Formato: Online Artículo Texto
Lenguaje:English
Publicado: Public Library of Science 2012
Materias:
Acceso en línea:https://www.ncbi.nlm.nih.gov/pmc/articles/PMC3428349/
https://www.ncbi.nlm.nih.gov/pubmed/22952842
http://dx.doi.org/10.1371/journal.pone.0043992
Descripción
Sumario:The accuracy of DNA barcode databases is critical for research and practical applications. Here we apply a frequency matrix to assess sequencing errors in a very large set of avian BARCODEs. Using 11,000 sequences from 2,700 bird species, we show most avian cytochrome c oxidase I (COI) nucleotide and amino acid sequences vary within a narrow range. Except for third codon positions, nearly all (96%) sites were highly conserved or limited to two nucleotides or two amino acids.

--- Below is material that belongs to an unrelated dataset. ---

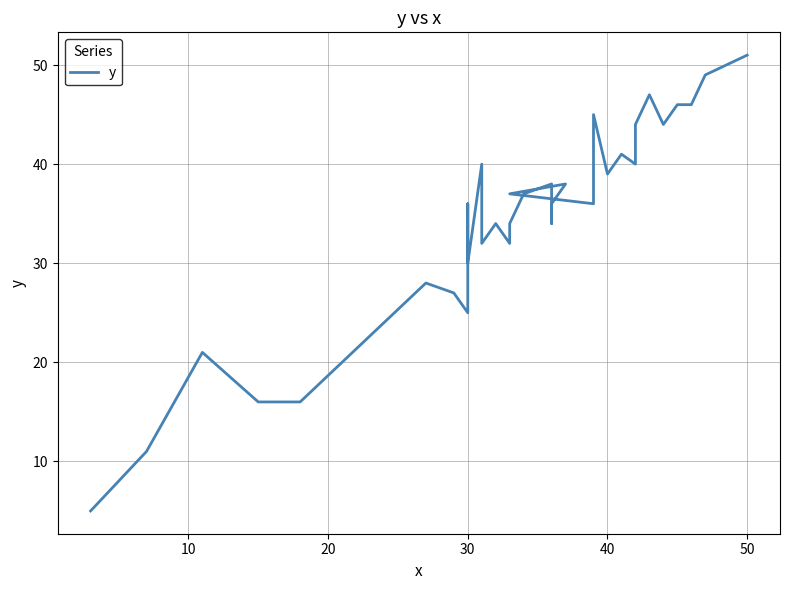

What is the difference between the maximum and second lowest values?

40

A large number of positions had very low frequency variants present in single individuals of a species; these were strongly concentrated at the ends of the barcode segment, consistent with sequencing error. In addition, a small fraction (0.1%) of BARCODEs had multiple very low frequency variants shared among individuals of a species; these were found to represent overlooked cryptic pseudogenes lacking stop codons. The calculated upper limit of sequencing error was 8×10(−5) errors/nucleotide, which was relatively high for direct Sanger sequencing of amplified DNA, but unlikely to compromise species identification. Our results confirm the high quality of the avian BARCODE database and demonstrate significant quality improvement in avian COI records deposited in GenBank over the past decade. This approach has potential application for genetic database quality control, discovery of cryptic pseudogenes, and studies of low-level genetic variation.